The bucket stuck and I put my head back under the sink to see what the problem was, shining the light on the exposed pipe ends.
Something bright caught my eye. Given the condition of those pipes, there shouldn’t be anything bright under that sink.
Dirty, yes. Rusty, yes. Smelly, definitely.
But not bright and shiny.
I poked one gloved finger into the pipe, but the thick leather didn’t fit in the tight opening. I pulled the glove off, reached for the pipe, then reconsidered.

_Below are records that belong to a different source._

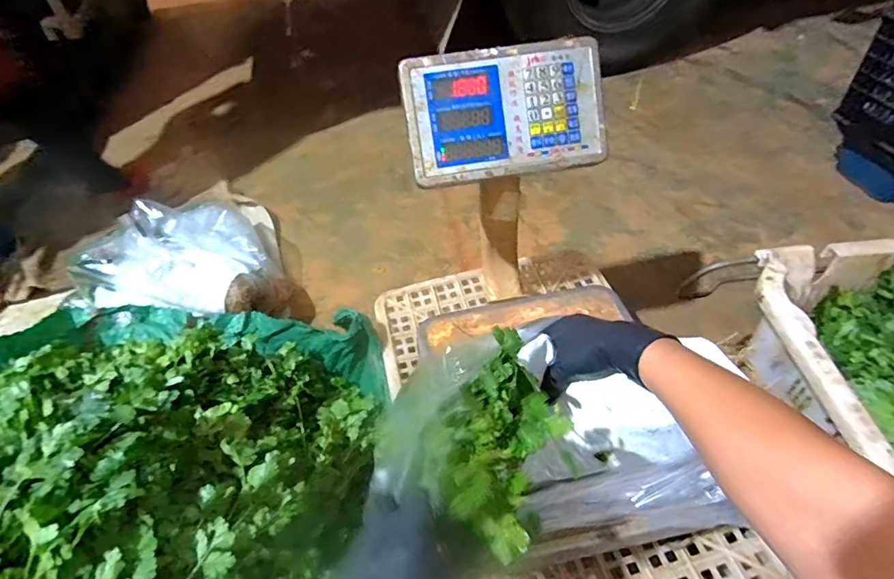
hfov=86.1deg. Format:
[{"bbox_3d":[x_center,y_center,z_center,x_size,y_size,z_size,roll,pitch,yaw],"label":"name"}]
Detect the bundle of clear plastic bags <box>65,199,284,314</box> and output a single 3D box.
[{"bbox_3d":[-0.538,-0.053,0.993,0.270,0.184,0.369,27,56,27],"label":"bundle of clear plastic bags"}]

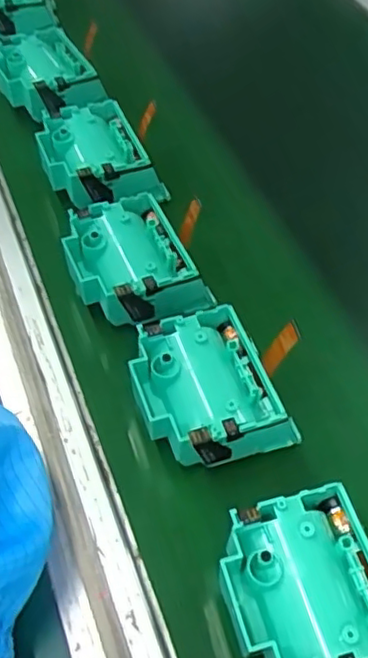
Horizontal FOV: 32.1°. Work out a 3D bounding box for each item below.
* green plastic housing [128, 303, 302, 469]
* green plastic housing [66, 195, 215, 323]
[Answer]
[{"bbox_3d":[0.016,0.032,0.340,0.084,0.042,0.080,-13,54,-13],"label":"green plastic housing"},{"bbox_3d":[-0.031,-0.039,0.395,0.075,0.043,0.084,-16,55,-16],"label":"green plastic housing"}]

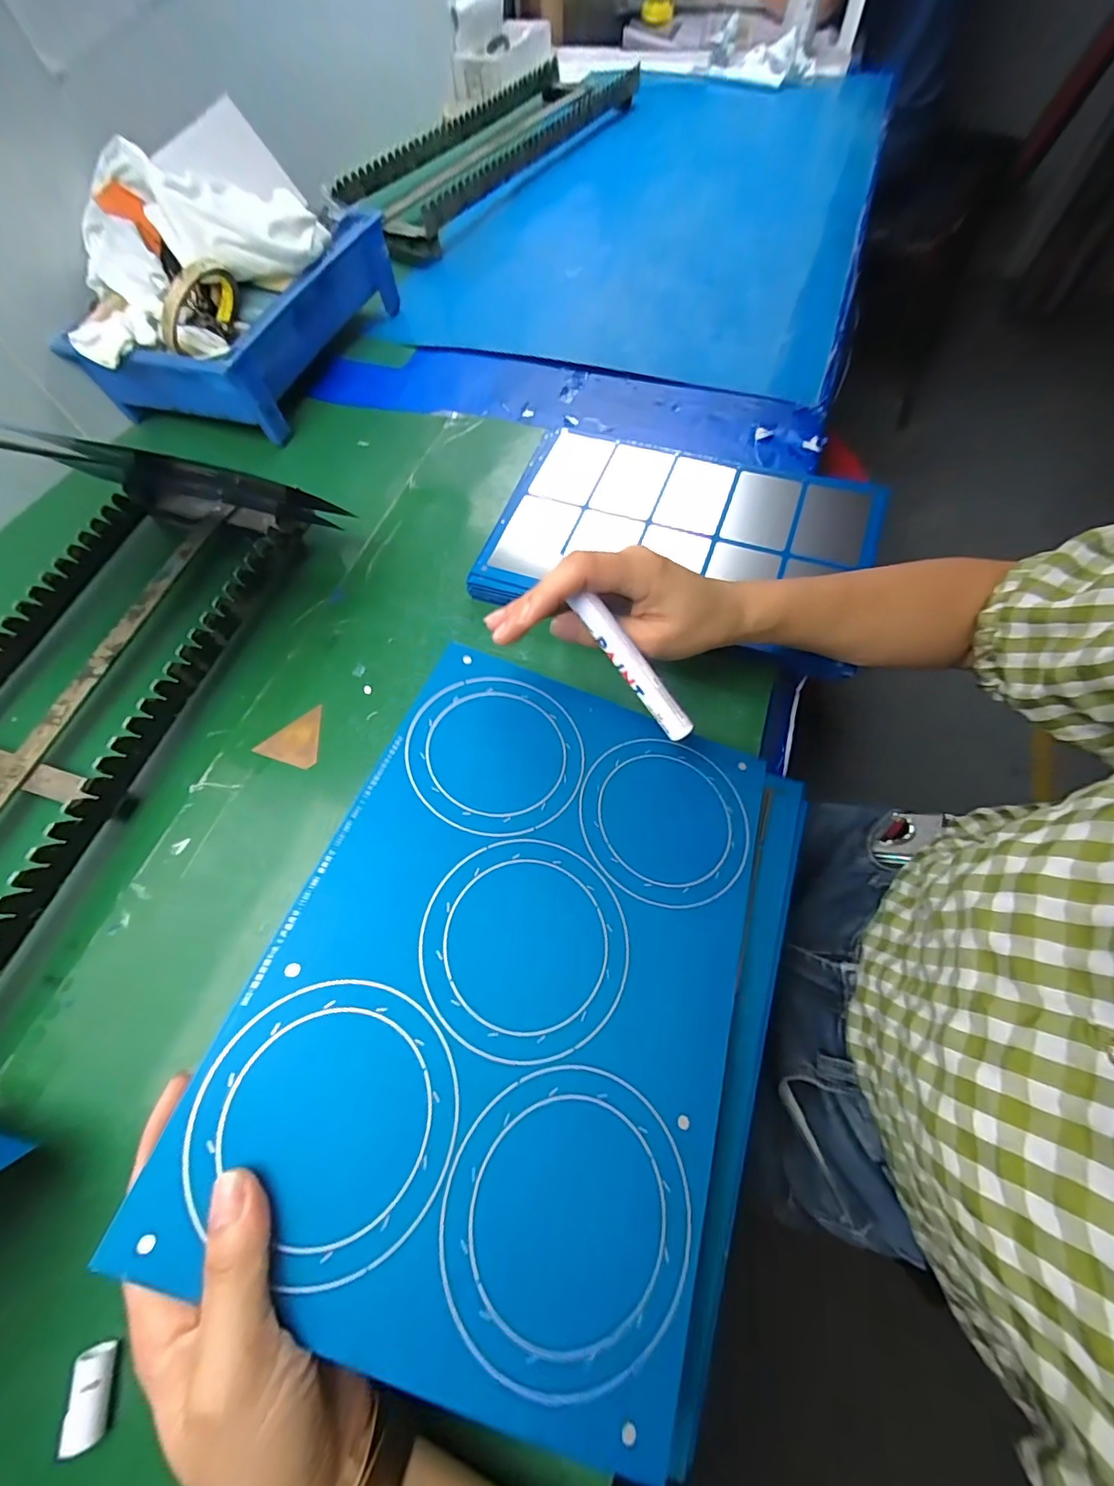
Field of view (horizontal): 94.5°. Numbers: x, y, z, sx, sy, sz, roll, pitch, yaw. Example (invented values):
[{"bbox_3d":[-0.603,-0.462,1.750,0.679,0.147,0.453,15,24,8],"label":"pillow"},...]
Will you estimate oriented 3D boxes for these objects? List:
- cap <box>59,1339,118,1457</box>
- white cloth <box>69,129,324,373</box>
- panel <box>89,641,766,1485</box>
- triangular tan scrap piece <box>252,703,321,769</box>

I had no idea what I was reaching for.
I grabbed a close-fitting latex glove from my pocket, stretched it over my hand, and reached back under the sink.
It was a lump of metal and stone, large enough to block most of the pipe. It should have been too large to have fallen down the drain, except the drain guard had rusted through, probably years ago.
The piece was lodged crosswise, and I pried it loose with my finger. It popped out of the pipe and landed in the bucket with a plop.
Curious, I fished it out.
It was a brooch. A very distinctive brooch, and one I thought I recognized. Martha Tepper, the retired librarian who was supposed to be in Arizona, had worn it every day, the same way a happily-married woman always wears her wedding band. If it was the brooch I remembered, she never went anywhere without it. So why was the librarian’s favorite accessory sitting in a glop of plumbing goo in my hand?
After being lodged in the drain pipe of an empty warehouse in Pine Ridge, Oregon?
And what was I going to do about it?